Validating Content Before Ingestion

This guide will walk you through using the Validation API to check your content file for formatting issues and potential errors before running a full import. This is a crucial step to ensure a smooth and successful ingestion process.

The validation API performs a "dry run" of the import process. It checks the structure and format of your zip file without actually importing any content into the eGain AI Knowledge Hub. This allows you to identify and fix issues beforehand, saving time and preventing failed import jobs.

Prerequisites

A valid OAuth 2.0 access token with the knowledge.contentmgr.manage scope.
The content zip file that has been uploaded to its datasource (either an AWS S3 bucket or a Shared File Path).
The necessary credentials and path information for your chosen data source.
Review the Format Guide to understand the expected file structure.

API Endpoint

To start a validation job, you will make a POST request to the following endpoint:

https://${API_DOMAIN}/knowledge/contentmgr/v4/import/content/validate

Request Body

The request body is a JSON object that specifies the data source where your content file is located.

Example Payload (S3 Bucket)

Copy

Copied

{
  "dataSource": {
    "type": "AWS S3 bucket",
    "path": "s3://mybucket/myfolder/content-to-validate.zip",
    "region": "us-east-1",
    "credentials": {
      "accessKeyId": "AKIAIOSFODNN7EXAMPLE",
      "secretAccessKey": "wJalrXUtnFEMI/K7MDENG/bPxRfiCYEXAMPLEKEY"
    }
  }
}

Example Payload (Shared File Path)

Copy

Copied

{
  "dataSource": {
    "type": "Shared file path",
    "path": "sftp://server.com/content/uploads/content-to-validate.zip",
    "credentials": {
      "username": "contentuser",
      "password": "securepassword"
    }
  }
}

Using cURL to Start the Validation Job

You can use the following cURL commands to start the validation job depending on the location of your data source. Remember to replace the placeholder values with your actual data.

cURL for S3 Bucket

Copy

Copied

--header 'Authorization: Bearer <YOUR_ACCESS_TOKEN>' \
--header 'Content-Type: application/json' \
--data-raw '{
    "dataSource": {
        "type": "AWS S3 bucket",
        "path": "s3://your-bucket-name/your-folder/file.zip",
        "region": "your-aws-region",
        "credentials": {
            "accessKeyId": "YOUR_AWS_ACCESS_KEY_ID",
            "secretAccessKey": "YOUR_AWS_SECRET_ACCESS_KEY"
        }
    }
}'

cURL for Shared File Path

Copy

Copied

curl --location --request POST 'https://<API_DOMAIN>/knowledge/contentmgr/v4/import/content/validate' \
--header 'Authorization: Bearer <YOUR_ACCESS_TOKEN>' \
--header 'Content-Type: application/json' \
--data-raw '{
    "dataSource": {
        "type": "Shared file path",
        "path": "sftp://your-server.com/path/to/file.zip",
        "credentials": {
            "username": "YOUR_USERNAME",
            "password": "YOUR_PASSWORD"
        }
    }
}'

Successful Response (Job Accepted)

A successful request queues the validation job and returns a 202 Accepted status code. The location header in the response will contain the URL to check the status of the validation job.

Example Response Header:

Copy

Copied

location: /knowledge/contentmgr/v4/import/content/7A84B875-6F75-4C7B-B137-0632B62DB0BD

Checking the Validation Results

To get the results of the validation, you must poll the status endpoint provided in the location header from the previous step.

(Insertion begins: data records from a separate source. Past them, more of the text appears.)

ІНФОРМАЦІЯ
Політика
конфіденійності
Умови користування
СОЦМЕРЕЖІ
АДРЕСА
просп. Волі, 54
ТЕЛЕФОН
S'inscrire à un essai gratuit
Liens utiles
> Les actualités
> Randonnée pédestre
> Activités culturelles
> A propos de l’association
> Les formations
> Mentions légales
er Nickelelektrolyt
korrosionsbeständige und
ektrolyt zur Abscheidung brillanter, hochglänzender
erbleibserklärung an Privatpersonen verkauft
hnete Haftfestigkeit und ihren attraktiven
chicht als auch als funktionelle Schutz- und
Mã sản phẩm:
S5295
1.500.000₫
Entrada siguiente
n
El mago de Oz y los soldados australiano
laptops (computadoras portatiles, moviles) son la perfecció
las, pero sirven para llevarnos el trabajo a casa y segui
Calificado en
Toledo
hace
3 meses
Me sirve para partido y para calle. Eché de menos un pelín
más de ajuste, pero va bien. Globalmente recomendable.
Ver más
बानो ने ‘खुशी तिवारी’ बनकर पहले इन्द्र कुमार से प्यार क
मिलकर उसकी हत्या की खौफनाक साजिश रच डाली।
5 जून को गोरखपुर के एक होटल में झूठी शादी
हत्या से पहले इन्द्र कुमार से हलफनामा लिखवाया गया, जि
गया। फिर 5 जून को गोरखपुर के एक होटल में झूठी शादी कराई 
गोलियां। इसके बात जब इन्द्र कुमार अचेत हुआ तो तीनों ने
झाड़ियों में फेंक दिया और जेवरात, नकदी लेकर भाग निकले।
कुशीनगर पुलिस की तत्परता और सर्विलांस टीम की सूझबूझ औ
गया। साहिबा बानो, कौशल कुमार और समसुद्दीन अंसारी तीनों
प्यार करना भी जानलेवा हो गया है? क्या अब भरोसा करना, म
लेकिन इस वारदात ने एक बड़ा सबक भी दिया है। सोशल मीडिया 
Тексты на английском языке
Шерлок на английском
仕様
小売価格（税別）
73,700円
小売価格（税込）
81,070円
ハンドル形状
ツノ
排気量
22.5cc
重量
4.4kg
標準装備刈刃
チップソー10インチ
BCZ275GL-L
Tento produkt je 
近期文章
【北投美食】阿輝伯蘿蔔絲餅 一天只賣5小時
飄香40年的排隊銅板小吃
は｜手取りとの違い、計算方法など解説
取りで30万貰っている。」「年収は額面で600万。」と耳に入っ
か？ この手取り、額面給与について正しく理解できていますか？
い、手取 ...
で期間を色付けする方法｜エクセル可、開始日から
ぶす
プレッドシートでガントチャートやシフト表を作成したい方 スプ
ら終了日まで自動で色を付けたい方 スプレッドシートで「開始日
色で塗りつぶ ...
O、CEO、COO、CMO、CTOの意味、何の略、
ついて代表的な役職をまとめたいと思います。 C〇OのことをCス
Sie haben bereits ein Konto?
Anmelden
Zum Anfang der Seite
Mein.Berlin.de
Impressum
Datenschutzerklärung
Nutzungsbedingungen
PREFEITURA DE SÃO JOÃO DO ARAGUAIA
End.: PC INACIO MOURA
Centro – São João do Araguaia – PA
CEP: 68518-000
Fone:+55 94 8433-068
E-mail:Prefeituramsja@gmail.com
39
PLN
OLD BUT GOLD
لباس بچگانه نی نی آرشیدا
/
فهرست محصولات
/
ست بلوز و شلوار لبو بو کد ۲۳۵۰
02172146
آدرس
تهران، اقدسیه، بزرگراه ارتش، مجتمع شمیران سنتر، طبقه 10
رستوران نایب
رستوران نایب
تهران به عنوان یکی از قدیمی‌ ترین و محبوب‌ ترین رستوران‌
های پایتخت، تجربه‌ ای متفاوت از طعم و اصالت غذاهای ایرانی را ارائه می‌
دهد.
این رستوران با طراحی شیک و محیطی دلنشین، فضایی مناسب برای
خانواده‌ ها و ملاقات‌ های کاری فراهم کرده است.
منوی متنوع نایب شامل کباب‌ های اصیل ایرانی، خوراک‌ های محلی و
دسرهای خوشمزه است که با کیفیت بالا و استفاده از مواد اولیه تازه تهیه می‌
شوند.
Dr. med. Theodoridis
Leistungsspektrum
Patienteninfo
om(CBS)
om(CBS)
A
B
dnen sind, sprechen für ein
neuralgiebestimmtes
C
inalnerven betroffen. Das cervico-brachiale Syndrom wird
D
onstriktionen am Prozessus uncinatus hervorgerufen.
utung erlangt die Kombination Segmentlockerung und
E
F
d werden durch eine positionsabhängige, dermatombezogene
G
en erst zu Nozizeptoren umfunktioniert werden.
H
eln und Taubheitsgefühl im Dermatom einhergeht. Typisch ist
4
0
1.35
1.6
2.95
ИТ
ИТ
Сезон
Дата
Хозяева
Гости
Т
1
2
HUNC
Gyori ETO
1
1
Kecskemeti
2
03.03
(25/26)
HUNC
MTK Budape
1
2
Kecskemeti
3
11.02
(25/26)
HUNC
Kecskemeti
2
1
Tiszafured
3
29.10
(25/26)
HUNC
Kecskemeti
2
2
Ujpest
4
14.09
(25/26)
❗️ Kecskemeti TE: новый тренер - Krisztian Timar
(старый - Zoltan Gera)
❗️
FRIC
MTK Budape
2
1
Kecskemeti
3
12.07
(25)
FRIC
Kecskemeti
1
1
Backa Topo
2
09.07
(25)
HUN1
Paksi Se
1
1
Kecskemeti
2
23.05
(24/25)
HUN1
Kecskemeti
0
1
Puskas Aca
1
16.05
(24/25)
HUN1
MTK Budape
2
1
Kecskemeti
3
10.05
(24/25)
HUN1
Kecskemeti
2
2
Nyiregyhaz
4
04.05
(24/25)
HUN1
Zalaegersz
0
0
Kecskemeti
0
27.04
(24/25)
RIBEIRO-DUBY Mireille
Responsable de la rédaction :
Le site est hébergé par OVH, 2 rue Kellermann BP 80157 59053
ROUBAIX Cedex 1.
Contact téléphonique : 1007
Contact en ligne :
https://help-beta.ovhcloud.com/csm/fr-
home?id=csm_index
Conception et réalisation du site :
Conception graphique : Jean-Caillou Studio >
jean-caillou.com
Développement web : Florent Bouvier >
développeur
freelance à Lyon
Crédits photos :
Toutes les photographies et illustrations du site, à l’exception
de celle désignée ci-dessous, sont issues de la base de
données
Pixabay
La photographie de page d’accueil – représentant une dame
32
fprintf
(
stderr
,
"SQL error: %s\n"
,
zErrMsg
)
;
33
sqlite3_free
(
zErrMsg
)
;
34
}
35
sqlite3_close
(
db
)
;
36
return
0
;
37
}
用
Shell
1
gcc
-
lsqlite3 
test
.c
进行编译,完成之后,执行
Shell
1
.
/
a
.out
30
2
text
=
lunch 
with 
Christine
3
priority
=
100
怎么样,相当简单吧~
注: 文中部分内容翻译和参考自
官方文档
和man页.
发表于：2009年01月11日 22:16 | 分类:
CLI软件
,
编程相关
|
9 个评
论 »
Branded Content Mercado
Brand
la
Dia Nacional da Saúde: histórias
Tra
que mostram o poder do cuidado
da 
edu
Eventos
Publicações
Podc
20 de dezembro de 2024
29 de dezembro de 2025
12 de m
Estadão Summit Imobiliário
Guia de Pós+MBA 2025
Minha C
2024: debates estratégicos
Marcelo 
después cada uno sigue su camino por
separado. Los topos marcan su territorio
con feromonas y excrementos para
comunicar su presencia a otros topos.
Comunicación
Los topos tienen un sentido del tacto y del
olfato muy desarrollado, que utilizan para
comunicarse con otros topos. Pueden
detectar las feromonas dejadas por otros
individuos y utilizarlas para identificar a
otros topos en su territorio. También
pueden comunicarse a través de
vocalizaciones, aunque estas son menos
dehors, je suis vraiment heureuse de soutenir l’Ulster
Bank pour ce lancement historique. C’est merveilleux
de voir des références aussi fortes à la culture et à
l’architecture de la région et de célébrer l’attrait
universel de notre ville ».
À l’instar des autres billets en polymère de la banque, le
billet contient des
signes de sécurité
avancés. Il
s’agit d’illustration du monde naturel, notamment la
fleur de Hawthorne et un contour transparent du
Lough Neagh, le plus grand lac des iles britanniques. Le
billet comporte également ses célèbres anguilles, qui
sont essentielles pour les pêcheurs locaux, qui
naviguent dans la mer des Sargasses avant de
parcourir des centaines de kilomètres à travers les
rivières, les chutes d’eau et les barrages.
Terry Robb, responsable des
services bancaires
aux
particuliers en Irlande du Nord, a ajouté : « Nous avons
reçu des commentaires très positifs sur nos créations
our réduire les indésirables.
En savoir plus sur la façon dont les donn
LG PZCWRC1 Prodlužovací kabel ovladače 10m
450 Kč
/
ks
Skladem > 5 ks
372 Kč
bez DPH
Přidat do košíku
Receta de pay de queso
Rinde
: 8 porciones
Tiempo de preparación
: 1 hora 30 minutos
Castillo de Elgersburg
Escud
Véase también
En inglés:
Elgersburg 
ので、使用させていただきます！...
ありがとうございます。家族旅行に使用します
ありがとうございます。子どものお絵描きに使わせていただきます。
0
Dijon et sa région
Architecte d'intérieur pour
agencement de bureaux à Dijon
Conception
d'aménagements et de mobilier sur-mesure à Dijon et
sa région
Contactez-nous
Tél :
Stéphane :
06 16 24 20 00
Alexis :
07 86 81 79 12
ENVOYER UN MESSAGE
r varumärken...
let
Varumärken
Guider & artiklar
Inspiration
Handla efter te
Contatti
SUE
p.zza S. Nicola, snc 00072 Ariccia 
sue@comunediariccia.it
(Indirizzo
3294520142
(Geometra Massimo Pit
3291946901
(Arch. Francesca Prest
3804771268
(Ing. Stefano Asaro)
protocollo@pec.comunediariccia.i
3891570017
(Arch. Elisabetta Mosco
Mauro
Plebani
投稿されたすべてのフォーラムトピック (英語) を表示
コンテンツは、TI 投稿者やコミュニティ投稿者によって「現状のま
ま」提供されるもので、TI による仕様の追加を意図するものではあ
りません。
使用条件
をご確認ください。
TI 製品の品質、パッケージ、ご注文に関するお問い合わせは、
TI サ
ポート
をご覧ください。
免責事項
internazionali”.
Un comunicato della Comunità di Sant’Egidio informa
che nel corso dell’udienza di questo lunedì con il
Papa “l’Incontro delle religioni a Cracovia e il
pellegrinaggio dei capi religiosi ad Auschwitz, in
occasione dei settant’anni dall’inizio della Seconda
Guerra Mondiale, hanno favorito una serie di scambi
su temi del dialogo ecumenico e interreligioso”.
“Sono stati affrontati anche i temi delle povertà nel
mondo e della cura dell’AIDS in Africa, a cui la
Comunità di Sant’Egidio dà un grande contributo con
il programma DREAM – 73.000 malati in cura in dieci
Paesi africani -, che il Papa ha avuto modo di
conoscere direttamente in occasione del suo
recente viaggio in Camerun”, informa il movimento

Example cURL to Get Status

Copy

Copied

curl --location --request GET 'https://<API_DOMAIN>/knowledge/contentmgr/v4/import/content/<job_id>/status' \
--header 'Authorization: Bearer <YOUR_ACCESS_TOKEN>'

Replace <job_id> with the ID you received in the location header.

Example Validation Result Payload

Once the job is complete, the status response will show the results. Pay close attention to the jobType, status, and results fields. The logFileLocation will contain a detailed report of any warnings or errors.

Copy

Copied

{
    "status": "Successful",
    "jobType": "Validation",
    "progress": {
        "processed": 5000,
        "total": 5000,
        "percentage": 100
    },
    "logFileLocation": "s3://mybucket/logs/import-logs-7A84B875-6F75-4C7B-B137-0632B62DB0BD.txt",
    "startTime": "2024-03-01T10:00:00.000Z",
    "completionTime": "2024-03-01T11:15:00.000Z",
    "results": {
        "successful": 4985,
        "warnings": 10,
        "errors": 5
    }
}

If the results object shows any errors, you must correct them in your source content and re-run the validation process before attempting a final import.